What are the greats? When asked about the greatest commandments, Jesus gave two commands, “Love the Lord your God with all your heart and with all your soul and with all your mind,” and “Love your neighbor as yourself” (Matthew 22:37-38). Then, after His resurrection, Jesus left His followers with one more great, the Great Commission, “Therefore go and make disciples of all nations, baptizing them in the name of the Father and of the Son and of the Holy Spirit, and teaching them to obey everything I have commanded you” (Matthew 28:19-20). Churches often focus on obeying and following these greats that Jesus imparted to His followers.
Think for a moment about the activities and ministries that your church currently operates. Which of the greats do they fall under? Sunday morning worship services, evening prayer meetings, and times of communion could easily be categorized under loving God. Ideally, all of our discipleship efforts should reflect the Great Commission. Whether through forms of small groups, Bible studies, fellowship events, youth and children’s programming, baptism, or various mentoring models, churches have several methods of engaging in discipleship. What about loving our neighbor? Perhaps your church is rallying around vulnerable children, engaging in food security efforts, or actively seeking to alleviate poverty in your community. If so, be encouraged and keep pressing on! However, for many of us, those are probably not activities we think of when we reflect on our churches’ weekly schedule. Worship and discipleship are often seen as the essentials (and they are essentials!), but loving our neighbor seems more like an “if” than a command. If we have enough money in the budget, if we can get enough volunteers to sign-up, if we have the time and calendar space, then we might look at adding these extra activities. However, we must remember that it is indeed a command, not an option.

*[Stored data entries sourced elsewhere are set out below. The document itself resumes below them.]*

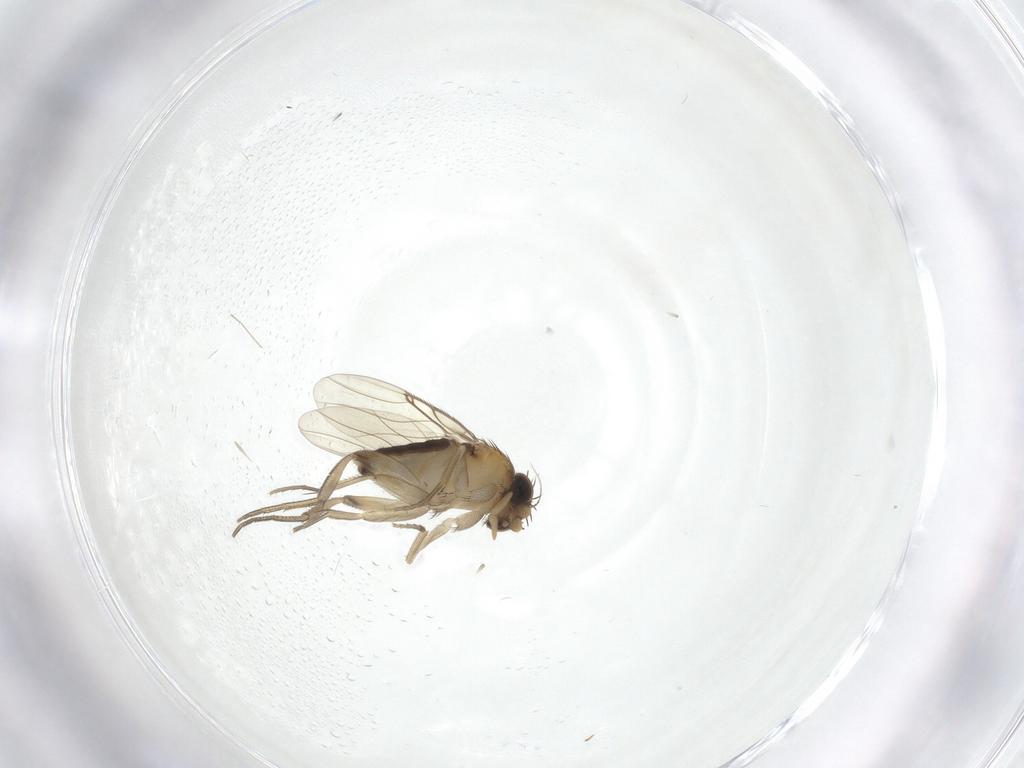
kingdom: Animalia
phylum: Arthropoda
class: Insecta
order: Diptera
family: Phoridae
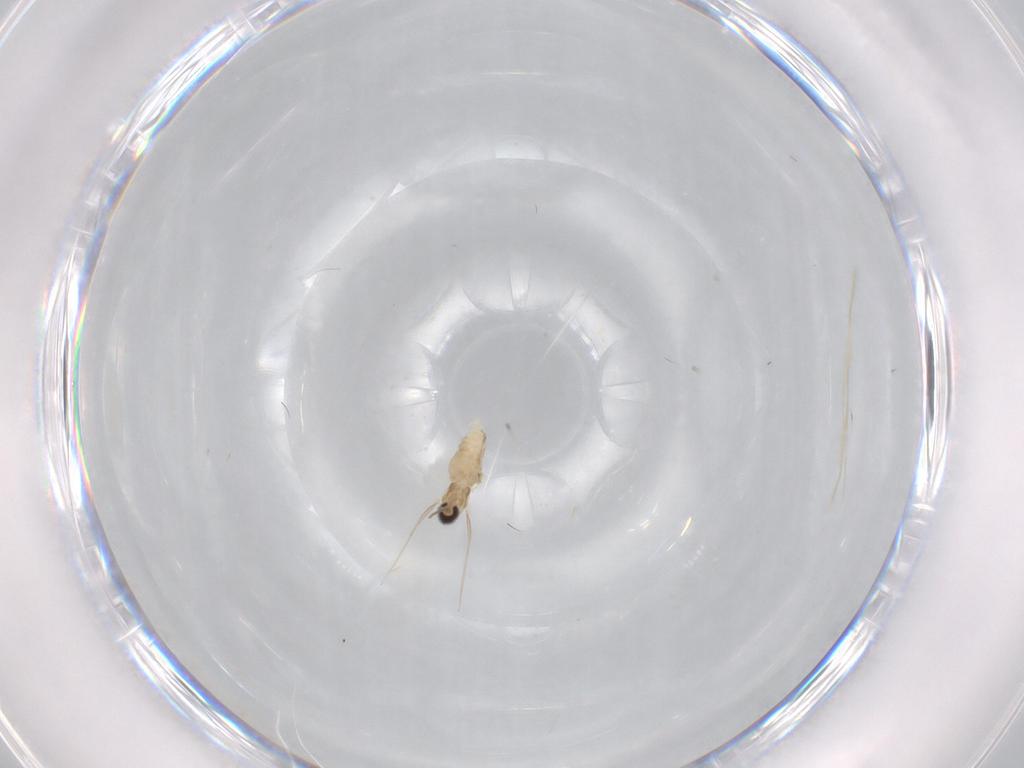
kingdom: Animalia
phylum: Arthropoda
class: Insecta
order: Diptera
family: Cecidomyiidae
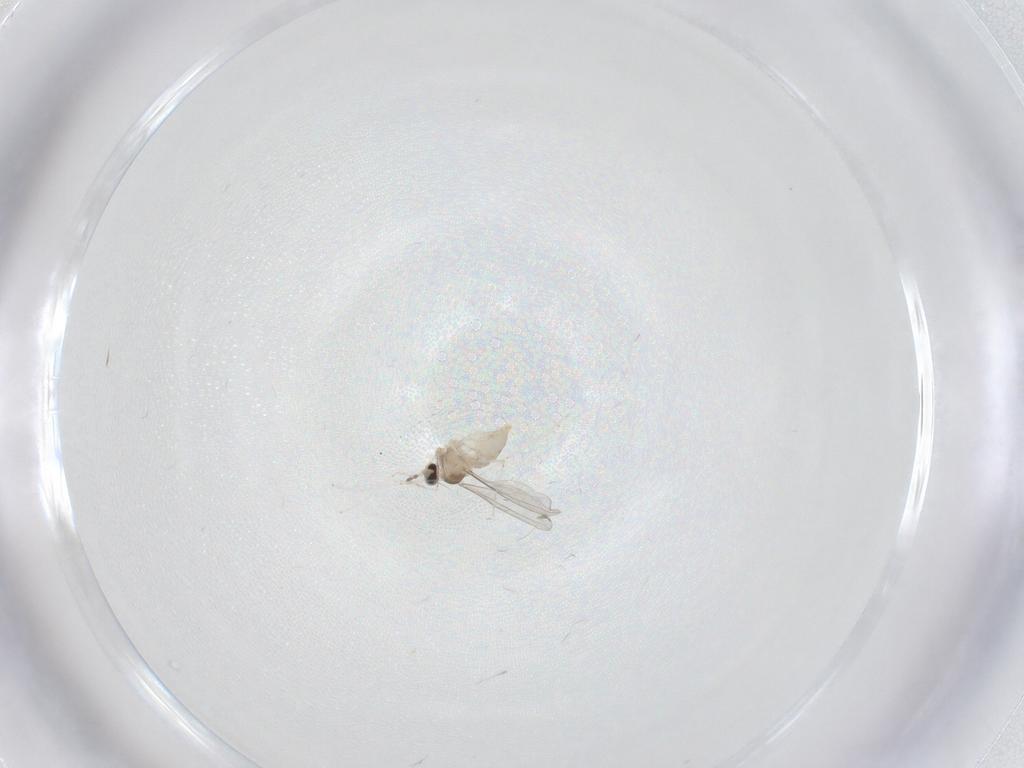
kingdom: Animalia
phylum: Arthropoda
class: Insecta
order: Diptera
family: Cecidomyiidae
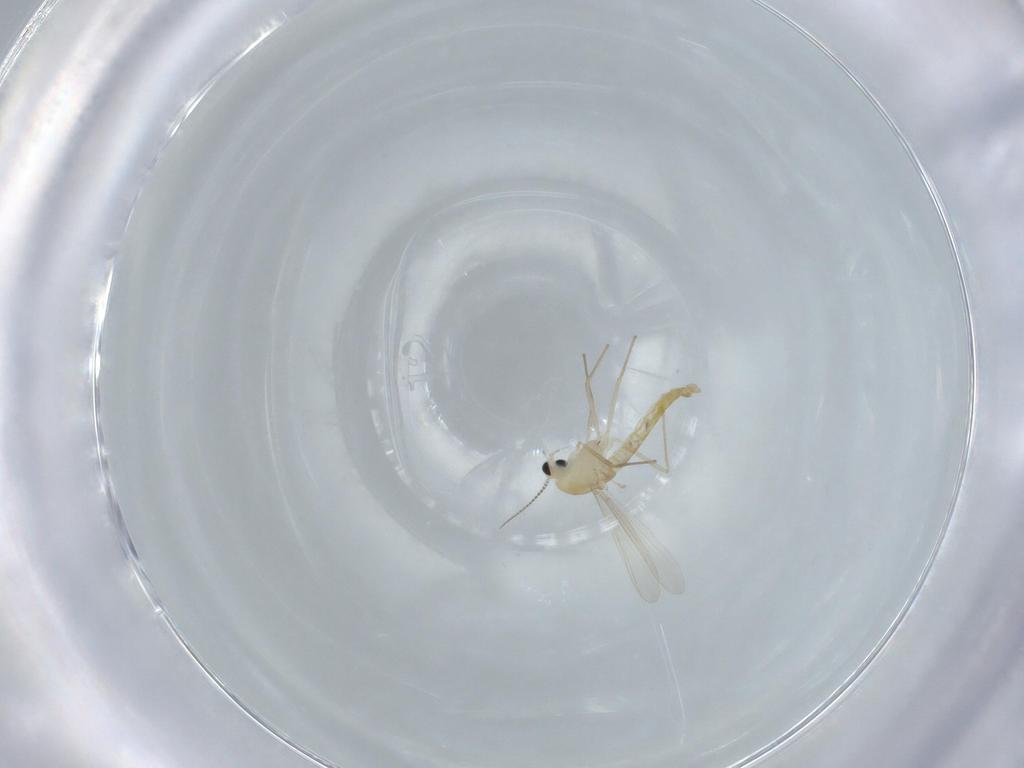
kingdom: Animalia
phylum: Arthropoda
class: Insecta
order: Diptera
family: Chironomidae
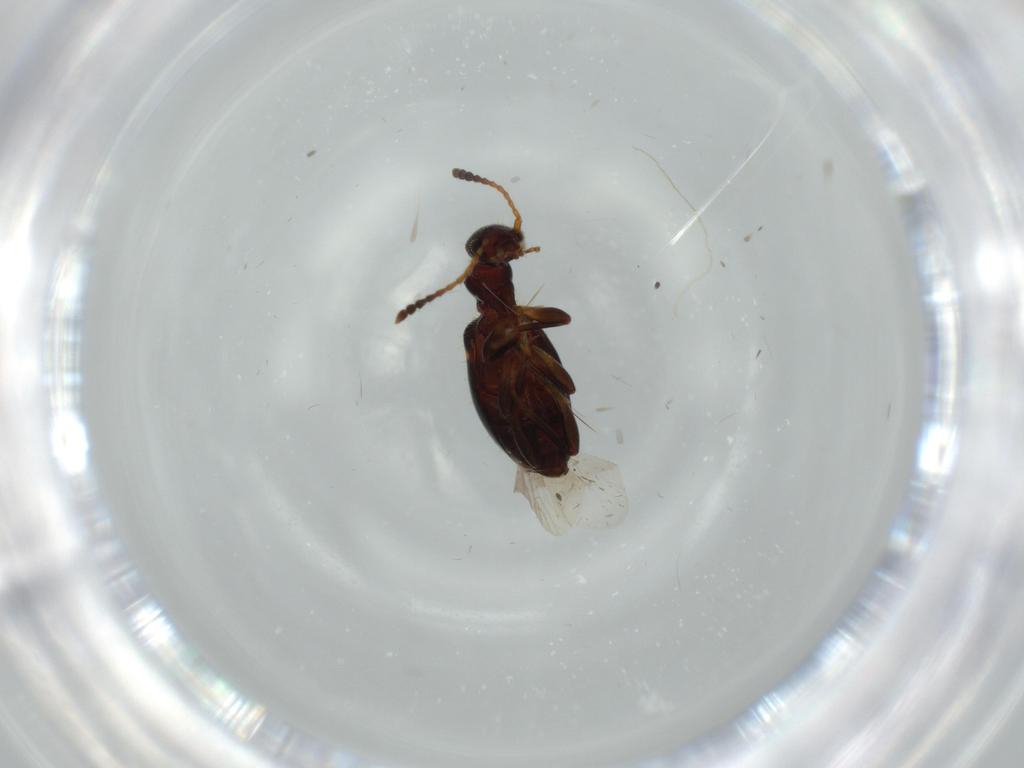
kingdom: Animalia
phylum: Arthropoda
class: Insecta
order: Coleoptera
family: Anthicidae
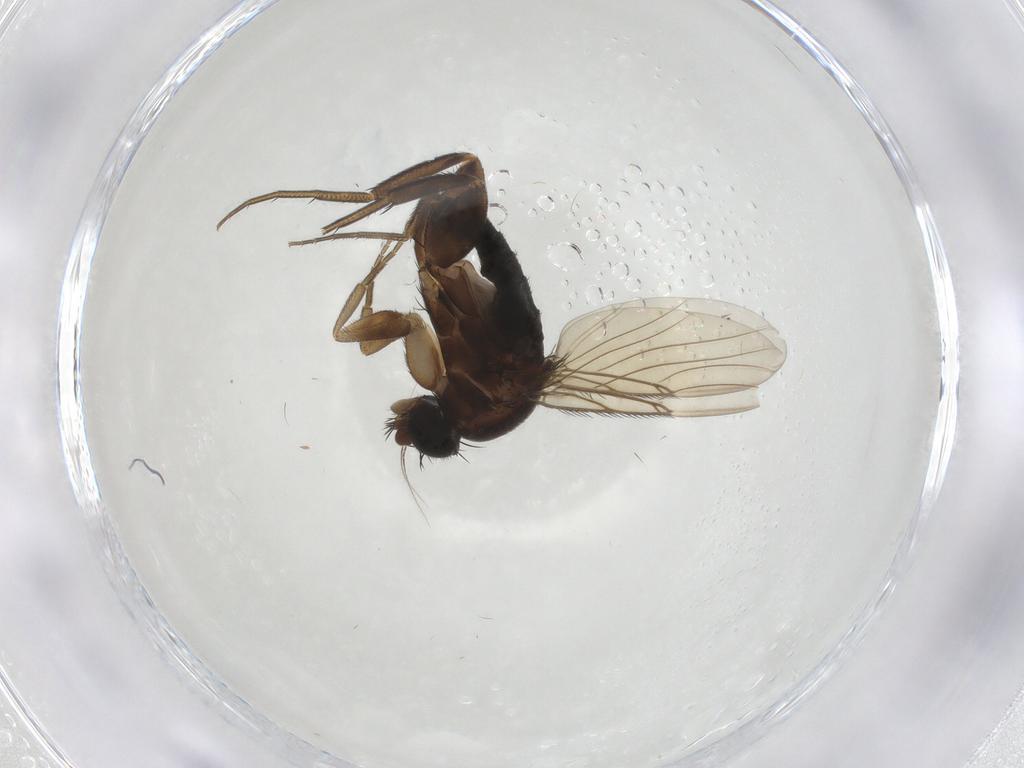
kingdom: Animalia
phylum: Arthropoda
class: Insecta
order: Diptera
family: Psychodidae
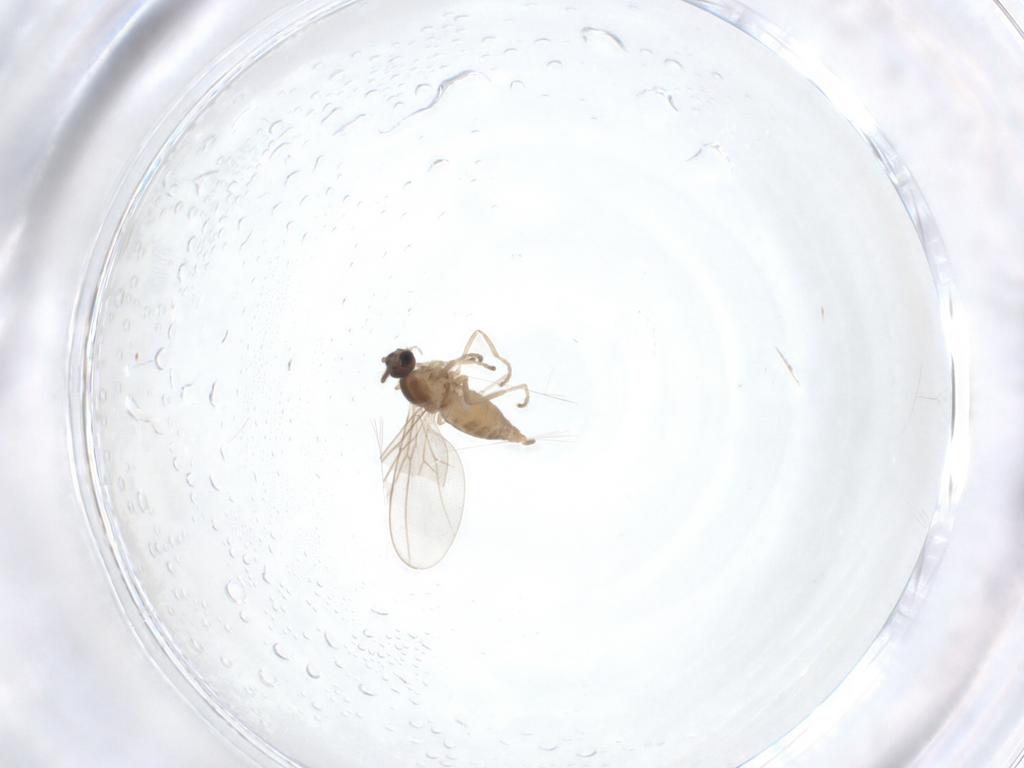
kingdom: Animalia
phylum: Arthropoda
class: Insecta
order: Diptera
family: Cecidomyiidae
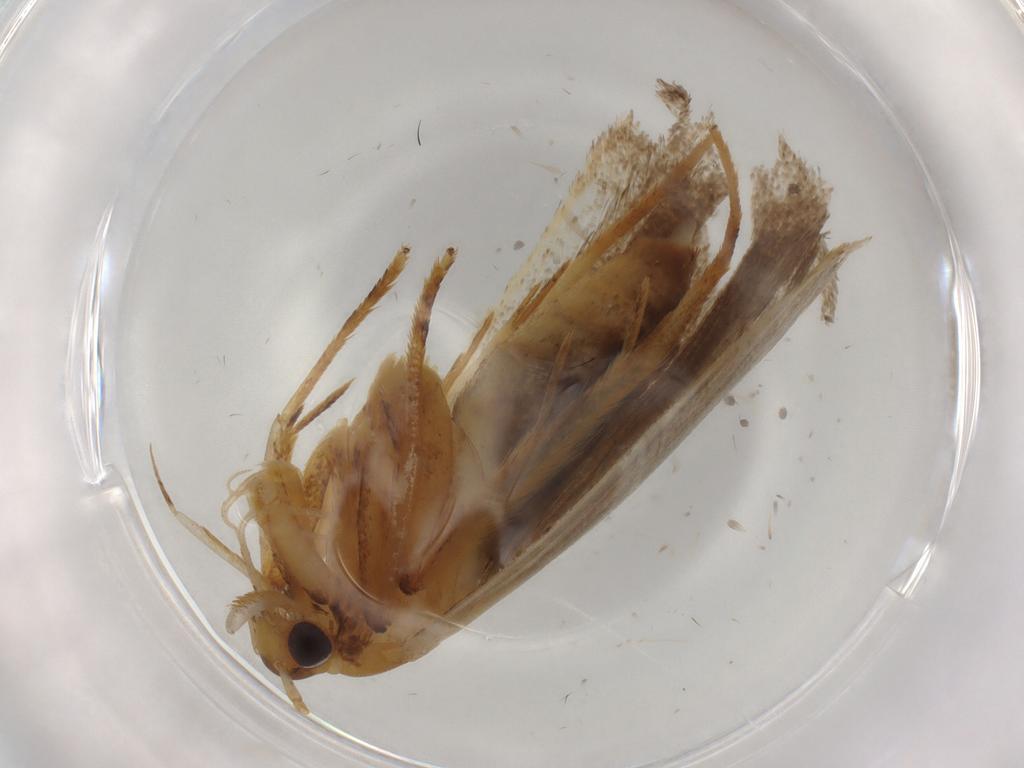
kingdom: Animalia
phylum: Arthropoda
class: Insecta
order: Lepidoptera
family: Lecithoceridae
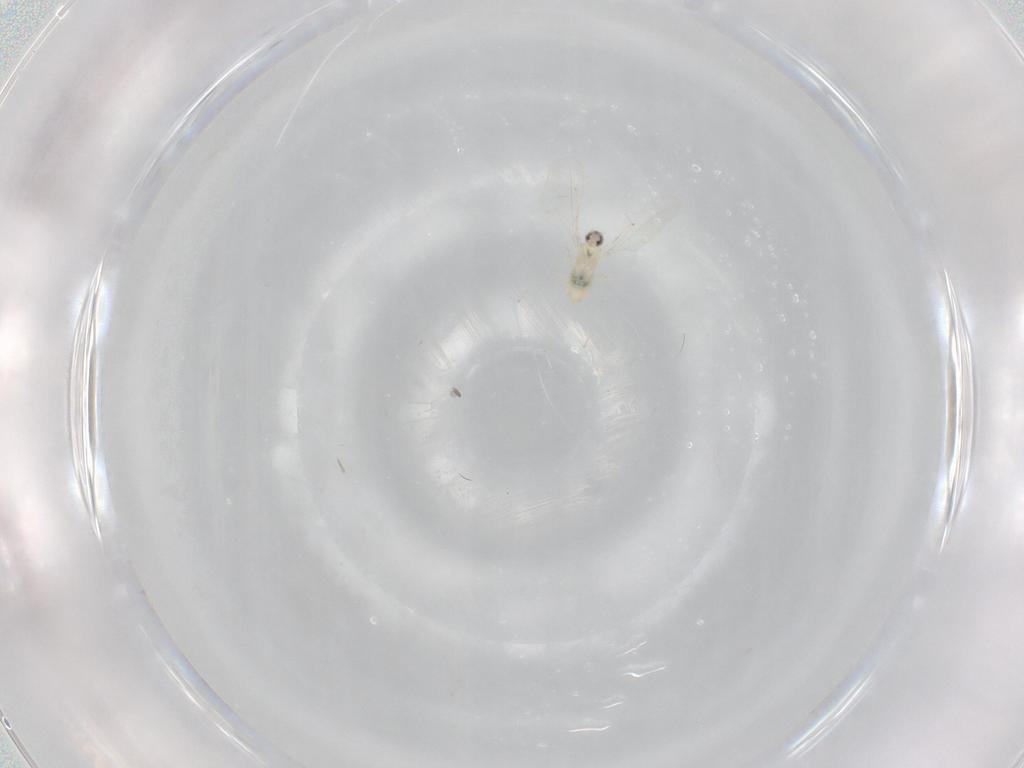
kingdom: Animalia
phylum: Arthropoda
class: Insecta
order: Diptera
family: Cecidomyiidae
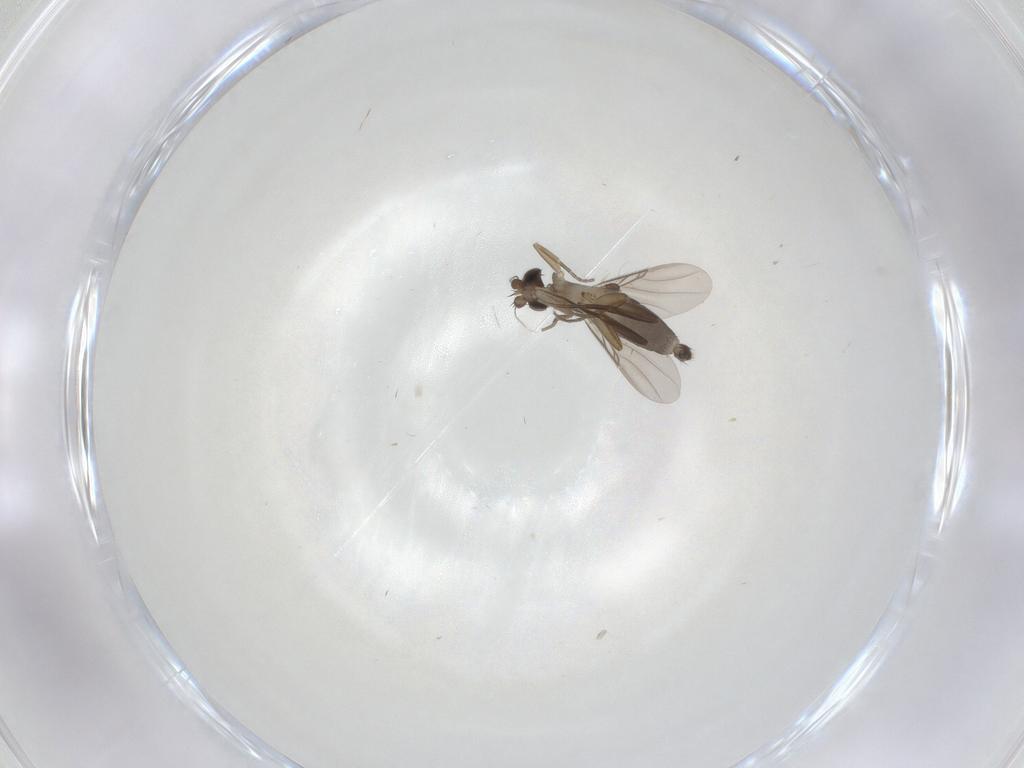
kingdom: Animalia
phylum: Arthropoda
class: Insecta
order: Diptera
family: Phoridae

This command is challenging, it requires us to step outside of our buildings and routines, get to know our neighbors, and sacrificially love them. It is so hard to think about pouring our own resources into other things, especially if our churches are struggling with budgets and attendance. It seems counterintuitive, but isn’t that the way our God often operates? Abraham was asked to sacrifice his son, the widow at Zarephath was asked to give Elijah the last of her food, the rich young ruler was asked to sell all of his possessions, the disciples were asked to leave their livelihoods, and of course our precious Jesus surrendered His very life. Those who obeyed were rewarded for their faithfulness, the one who did not obey, left grieving. You may have to give up finances or calendar space to truly love your neighbor. Obedience often requires sacrifice, but it is so worth it to be found faithful.
As we faithfully follow Him in obedience, we might begin to see that all of the greats are all intertwined. If we truly love God, then we will love the people He created. If we are truly making disciples, then we will be teaching them to love their neighbors. As we truly love our neighbors, we are going and making more disciples. All of the greats are great! Take time to evaluate your obedience. Is there a great you are ignoring? Let’s strive to follow and obey all that our great God has commanded us.